MySpace is not an isolated case. Friendster came before MySpace and lost to it through almost identical dynamics: product quality eroded by scale, leadership that didn’t take the threat seriously, and a latecomer that studied the incumbent’s failures carefully before building.

Altavista was a genuinely excellent search engine in the late 1990s. Google arrived years later and won by doing one thing, relevance, noticeably better. Blackberry had the enterprise smartphone market locked up until they didn’t. Napster invented digital music distribution and went to zero while iTunes and Spotify built real businesses on the problem Napster proved was real.

The pattern is consistent enough to treat as a rule: being first gets you a head start and a learning advantage, but it does not get you the market. The market goes to whoever builds the best product for the most important customer segment at the moment those customers are ready to switch.

That last part matters. MySpace didn’t lose because Facebook was objectively better in 2005. It lost because Facebook was better when the mainstream internet population started paying attention to social networking as a serious part of their lives, which happened around 2007 and 2008. By then the quality gap was obvious and the switching cost was low enough.

This is also why the common advice to “move fast and be first” is, at best, incomplete. Moving fast matters. But fast to what? Fast to a product that actually works, or fast to claiming a space before you know what to build in it?

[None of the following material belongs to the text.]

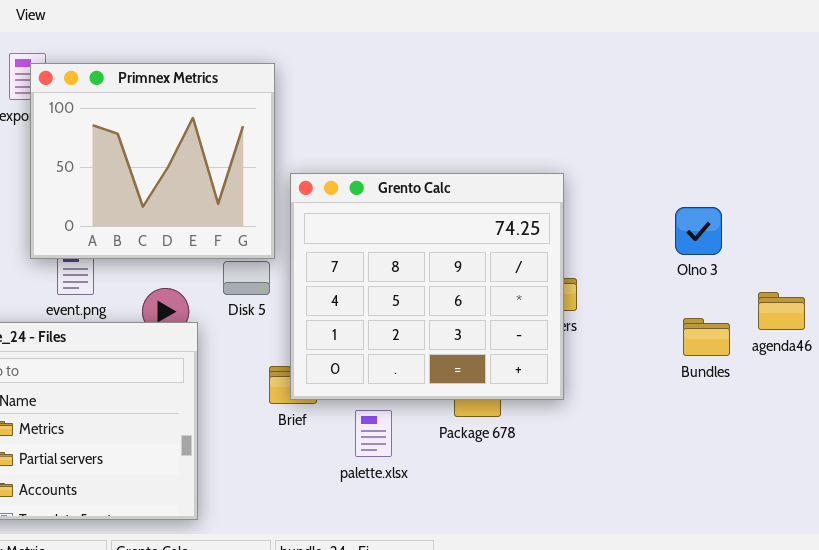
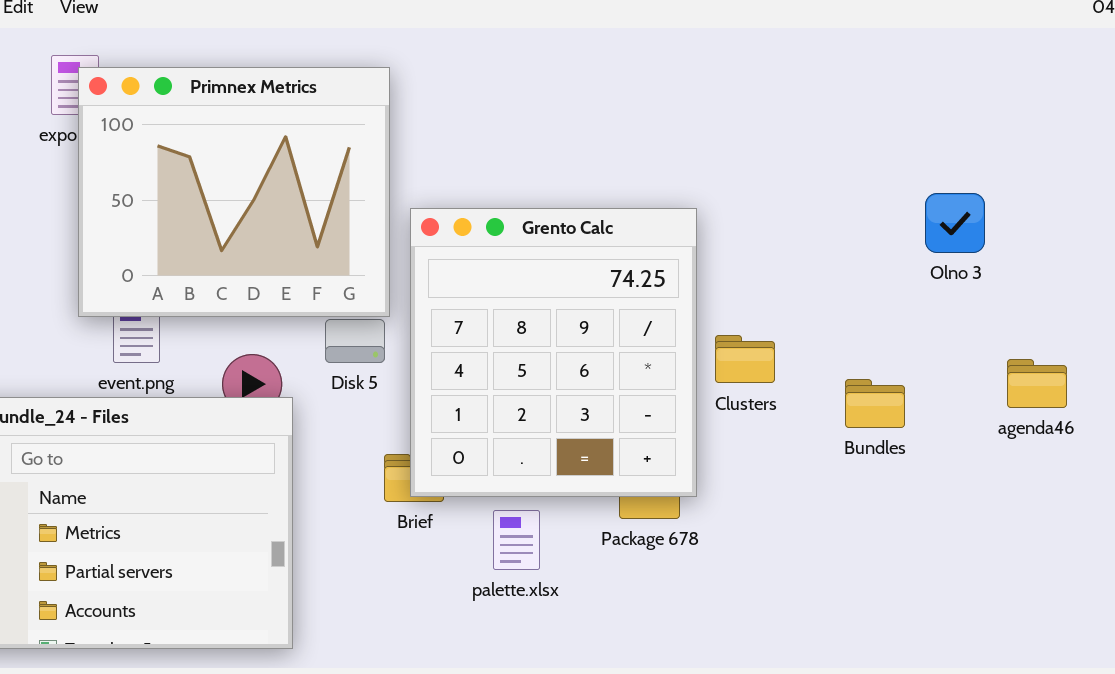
Grento Calc: [290,173,564,400] -> [410,208,697,497], resized
Olno 3: [675,207,722,255] -> [925,193,985,253], moved
Bundles: [683,318,730,356] -> [845,379,905,428], moved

As discussed in the context of early customer strategy, the pressure to scale before you’ve found real product-market fit can entrench exactly the wrong habits.

What We Can Learn

The founders who study MySpace usually take the wrong lesson. They conclude that MySpace lost because of bad management, corporate interference, or a failure to innovate. These things are true. But they’re symptoms.

The root cause is that MySpace believed its position was self-reinforcing in a way that didn’t require continued execution excellence. The moment a company stops treating its users as people who could leave, it starts losing them.

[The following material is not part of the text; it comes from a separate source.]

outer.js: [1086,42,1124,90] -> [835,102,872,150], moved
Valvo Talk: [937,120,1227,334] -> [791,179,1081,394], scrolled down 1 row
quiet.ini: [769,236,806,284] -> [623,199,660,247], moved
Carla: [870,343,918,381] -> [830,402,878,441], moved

For founders, the practical implication runs in both directions. If you’re first: your real advantage is the information you’ve gathered, the mistakes you’ve already made, and the customer relationships you’ve built. None of those advantages last if you stop using them. The lead is not the moat.

If you’re second: study what the incumbent built and why. The first mover’s early decisions were made under uncertainty with limited resources. Many of those decisions are now wrong and locked in. You can build with the benefit of their mistakes and without their technical debt or organizational inertia. That’s a real advantage if you’re disciplined about using it.

Facebook didn’t win because it arrived late. It won because it arrived with better information, better timing, and a genuine conviction about what a social network was supposed to feel like. MySpace handed it that opportunity by confusing a head start with a destination.